▶ **What the task asks**
Word for word, restate each entry that appears below.

::: Task material

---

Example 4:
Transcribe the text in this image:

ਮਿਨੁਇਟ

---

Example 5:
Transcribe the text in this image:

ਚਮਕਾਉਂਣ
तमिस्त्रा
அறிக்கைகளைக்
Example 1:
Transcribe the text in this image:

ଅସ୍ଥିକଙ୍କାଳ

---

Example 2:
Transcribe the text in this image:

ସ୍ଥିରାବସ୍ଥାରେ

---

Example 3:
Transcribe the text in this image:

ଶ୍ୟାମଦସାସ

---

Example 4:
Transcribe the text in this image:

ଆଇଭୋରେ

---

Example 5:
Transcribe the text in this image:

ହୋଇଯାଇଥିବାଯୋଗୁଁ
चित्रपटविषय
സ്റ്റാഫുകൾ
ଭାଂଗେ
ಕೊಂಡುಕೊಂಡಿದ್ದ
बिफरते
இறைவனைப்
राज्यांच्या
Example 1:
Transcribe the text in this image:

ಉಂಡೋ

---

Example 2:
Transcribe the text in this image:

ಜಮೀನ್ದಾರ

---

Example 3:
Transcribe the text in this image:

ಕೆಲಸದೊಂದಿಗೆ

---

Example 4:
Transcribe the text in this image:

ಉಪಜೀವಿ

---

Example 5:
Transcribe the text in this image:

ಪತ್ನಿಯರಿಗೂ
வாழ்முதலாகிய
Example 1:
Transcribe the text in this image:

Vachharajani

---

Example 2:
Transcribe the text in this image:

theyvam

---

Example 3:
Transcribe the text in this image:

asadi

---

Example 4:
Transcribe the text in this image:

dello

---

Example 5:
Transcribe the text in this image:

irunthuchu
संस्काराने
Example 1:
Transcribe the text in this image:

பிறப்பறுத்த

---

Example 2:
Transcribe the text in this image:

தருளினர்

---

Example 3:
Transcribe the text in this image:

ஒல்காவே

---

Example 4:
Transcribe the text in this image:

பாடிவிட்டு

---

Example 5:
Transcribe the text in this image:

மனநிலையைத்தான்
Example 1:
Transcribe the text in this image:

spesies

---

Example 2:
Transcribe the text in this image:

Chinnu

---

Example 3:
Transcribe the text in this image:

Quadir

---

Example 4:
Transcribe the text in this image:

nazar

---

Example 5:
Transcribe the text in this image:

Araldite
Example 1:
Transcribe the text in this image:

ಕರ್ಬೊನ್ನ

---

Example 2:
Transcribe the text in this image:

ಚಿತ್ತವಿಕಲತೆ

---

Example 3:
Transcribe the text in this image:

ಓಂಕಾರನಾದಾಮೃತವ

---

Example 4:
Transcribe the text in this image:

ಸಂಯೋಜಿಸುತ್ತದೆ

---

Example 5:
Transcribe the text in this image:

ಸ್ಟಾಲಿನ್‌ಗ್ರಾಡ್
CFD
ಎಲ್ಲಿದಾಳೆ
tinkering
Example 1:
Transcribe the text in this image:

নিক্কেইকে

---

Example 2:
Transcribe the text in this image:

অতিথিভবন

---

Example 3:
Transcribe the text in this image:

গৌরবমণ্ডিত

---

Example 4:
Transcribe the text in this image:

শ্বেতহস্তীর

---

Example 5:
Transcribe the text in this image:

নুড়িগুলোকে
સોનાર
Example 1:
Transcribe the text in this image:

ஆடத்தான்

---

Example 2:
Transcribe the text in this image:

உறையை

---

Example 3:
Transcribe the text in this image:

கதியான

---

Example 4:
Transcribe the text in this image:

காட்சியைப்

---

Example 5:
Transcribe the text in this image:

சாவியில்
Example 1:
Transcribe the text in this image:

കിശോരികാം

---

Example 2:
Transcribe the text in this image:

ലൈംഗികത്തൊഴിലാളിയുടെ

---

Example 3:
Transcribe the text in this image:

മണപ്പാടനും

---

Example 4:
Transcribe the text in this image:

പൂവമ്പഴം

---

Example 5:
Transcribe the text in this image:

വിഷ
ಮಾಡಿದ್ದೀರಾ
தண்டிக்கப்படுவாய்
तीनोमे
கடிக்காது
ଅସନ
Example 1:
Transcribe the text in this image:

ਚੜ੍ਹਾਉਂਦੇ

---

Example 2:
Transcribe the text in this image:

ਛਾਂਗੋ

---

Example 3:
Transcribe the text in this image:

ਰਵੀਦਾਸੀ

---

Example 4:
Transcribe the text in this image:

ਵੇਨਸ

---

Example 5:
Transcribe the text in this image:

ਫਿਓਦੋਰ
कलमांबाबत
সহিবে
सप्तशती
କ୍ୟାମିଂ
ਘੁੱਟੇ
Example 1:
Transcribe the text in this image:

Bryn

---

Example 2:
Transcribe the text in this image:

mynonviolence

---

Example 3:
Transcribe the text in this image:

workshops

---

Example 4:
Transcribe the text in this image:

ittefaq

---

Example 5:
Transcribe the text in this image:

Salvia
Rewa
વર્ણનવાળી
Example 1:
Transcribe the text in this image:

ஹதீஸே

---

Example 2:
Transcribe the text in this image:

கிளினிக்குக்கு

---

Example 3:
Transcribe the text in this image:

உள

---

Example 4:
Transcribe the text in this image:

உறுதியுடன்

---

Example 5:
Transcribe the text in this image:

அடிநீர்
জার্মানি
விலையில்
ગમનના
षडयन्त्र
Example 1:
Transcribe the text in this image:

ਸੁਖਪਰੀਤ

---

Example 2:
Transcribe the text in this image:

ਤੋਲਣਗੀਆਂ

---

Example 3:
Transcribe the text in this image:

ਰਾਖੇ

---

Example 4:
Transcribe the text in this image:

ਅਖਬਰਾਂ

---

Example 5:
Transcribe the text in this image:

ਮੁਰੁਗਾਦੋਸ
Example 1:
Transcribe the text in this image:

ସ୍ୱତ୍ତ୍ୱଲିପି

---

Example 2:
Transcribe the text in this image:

::::::

▶ **Result of this task**
---

Example 4:
Transcribe the text in this image:

ਮਿਨੁਇਟ

---

Example 5:
Transcribe the text in this image:

ਚਮਕਾਉਂਣ
तमिस्त्रा
அறிக்கைகளைக்
Example 1:
Transcribe the text in this image:

ଅସ୍ଥିକଙ୍କାଳ

---

Example 2:
Transcribe the text in this image:

ସ୍ଥିରାବସ୍ଥାରେ

---

Example 3:
Transcribe the text in this image:

ଶ୍ୟାମଦସାସ

---

Example 4:
Transcribe the text in this image:

ଆଇଭୋରେ

---

Example 5:
Transcribe the text in this image:

ହୋଇଯାଇଥିବାଯୋଗୁଁ
चित्रपटविषय
സ്റ്റാഫുകൾ
ଭାଂଗେ
ಕೊಂಡುಕೊಂಡಿದ್ದ
बिफरते
இறைவனைப்
राज्यांच्या
Example 1:
Transcribe the text in this image:

ಉಂಡೋ

---

Example 2:
Transcribe the text in this image:

ಜಮೀನ್ದಾರ

---

Example 3:
Transcribe the text in this image:

ಕೆಲಸದೊಂದಿಗೆ

---

Example 4:
Transcribe the text in this image:

ಉಪಜೀವಿ

---

Example 5:
Transcribe the text in this image:

ಪತ್ನಿಯರಿಗೂ
வாழ்முதலாகிய
Example 1:
Transcribe the text in this image:

Vachharajani

---

Example 2:
Transcribe the text in this image:

theyvam

---

Example 3:
Transcribe the text in this image:

asadi

---

Example 4:
Transcribe the text in this image:

dello

---

Example 5:
Transcribe the text in this image:

irunthuchu
संस्काराने
Example 1:
Transcribe the text in this image:

பிறப்பறுத்த

---

Example 2:
Transcribe the text in this image:

தருளினர்

---

Example 3:
Transcribe the text in this image:

ஒல்காவே

---

Example 4:
Transcribe the text in this image:

பாடிவிட்டு

---

Example 5:
Transcribe the text in this image:

மனநிலையைத்தான்
Example 1:
Transcribe the text in this image:

spesies

---

Example 2:
Transcribe the text in this image:

Chinnu

---

Example 3:
Transcribe the text in this image:

Quadir

---

Example 4:
Transcribe the text in this image:

nazar

---

Example 5:
Transcribe the text in this image:

Araldite
Example 1:
Transcribe the text in this image:

ಕರ್ಬೊನ್ನ

---

Example 2:
Transcribe the text in this image:

ಚಿತ್ತವಿಕಲತೆ

---

Example 3:
Transcribe the text in this image:

ಓಂಕಾರನಾದಾಮೃತವ

---

Example 4:
Transcribe the text in this image:

ಸಂಯೋಜಿಸುತ್ತದೆ

---

Example 5:
Transcribe the text in this image:

ಸ್ಟಾಲಿನ್‌ಗ್ರಾಡ್
CFD
ಎಲ್ಲಿದಾಳೆ
tinkering
Example 1:
Transcribe the text in this image:

নিক্কেইকে

---

Example 2:
Transcribe the text in this image:

অতিথিভবন

---

Example 3:
Transcribe the text in this image:

গৌরবমণ্ডিত

---

Example 4:
Transcribe the text in this image:

শ্বেতহস্তীর

---

Example 5:
Transcribe the text in this image:

নুড়িগুলোকে
સોનાર
Example 1:
Transcribe the text in this image:

ஆடத்தான்

---

Example 2:
Transcribe the text in this image:

உறையை

---

Example 3:
Transcribe the text in this image:

கதியான

---

Example 4:
Transcribe the text in this image:

காட்சியைப்

---

Example 5:
Transcribe the text in this image:

சாவியில்
Example 1:
Transcribe the text in this image:

കിശോരികാം

---

Example 2:
Transcribe the text in this image:

ലൈംഗികത്തൊഴിലാളിയുടെ

---

Example 3:
Transcribe the text in this image:

മണപ്പാടനും

---

Example 4:
Transcribe the text in this image:

പൂവമ്പഴം

---

Example 5:
Transcribe the text in this image:

വിഷ
ಮಾಡಿದ್ದೀರಾ
தண்டிக்கப்படுவாய்
तीनोमे
கடிக்காது
ଅସନ
Example 1:
Transcribe the text in this image:

ਚੜ੍ਹਾਉਂਦੇ

---

Example 2:
Transcribe the text in this image:

ਛਾਂਗੋ

---

Example 3:
Transcribe the text in this image:

ਰਵੀਦਾਸੀ

---

Example 4:
Transcribe the text in this image:

ਵੇਨਸ

---

Example 5:
Transcribe the text in this image:

ਫਿਓਦੋਰ
कलमांबाबत
সহিবে
सप्तशती
କ୍ୟାମିଂ
ਘੁੱਟੇ
Example 1:
Transcribe the text in this image:

Bryn

---

Example 2:
Transcribe the text in this image:

mynonviolence

---

Example 3:
Transcribe the text in this image:

workshops

---

Example 4:
Transcribe the text in this image:

ittefaq

---

Example 5:
Transcribe the text in this image:

Salvia
Rewa
વર્ણનવાળી
Example 1:
Transcribe the text in this image:

ஹதீஸே

---

Example 2:
Transcribe the text in this image:

கிளினிக்குக்கு

---

Example 3:
Transcribe the text in this image:

உள

---

Example 4:
Transcribe the text in this image:

உறுதியுடன்

---

Example 5:
Transcribe the text in this image:

அடிநீர்
জার্মানি
விலையில்
ગમનના
षडयन्त्र
Example 1:
Transcribe the text in this image:

ਸੁਖਪਰੀਤ

---

Example 2:
Transcribe the text in this image:

ਤੋਲਣਗੀਆਂ

---

Example 3:
Transcribe the text in this image:

ਰਾਖੇ

---

Example 4:
Transcribe the text in this image:

ਅਖਬਰਾਂ

---

Example 5:
Transcribe the text in this image:

ਮੁਰੁਗਾਦੋਸ
Example 1:
Transcribe the text in this image:

ସ୍ୱତ୍ତ୍ୱଲିପି

---

Example 2:
Transcribe the text in this image:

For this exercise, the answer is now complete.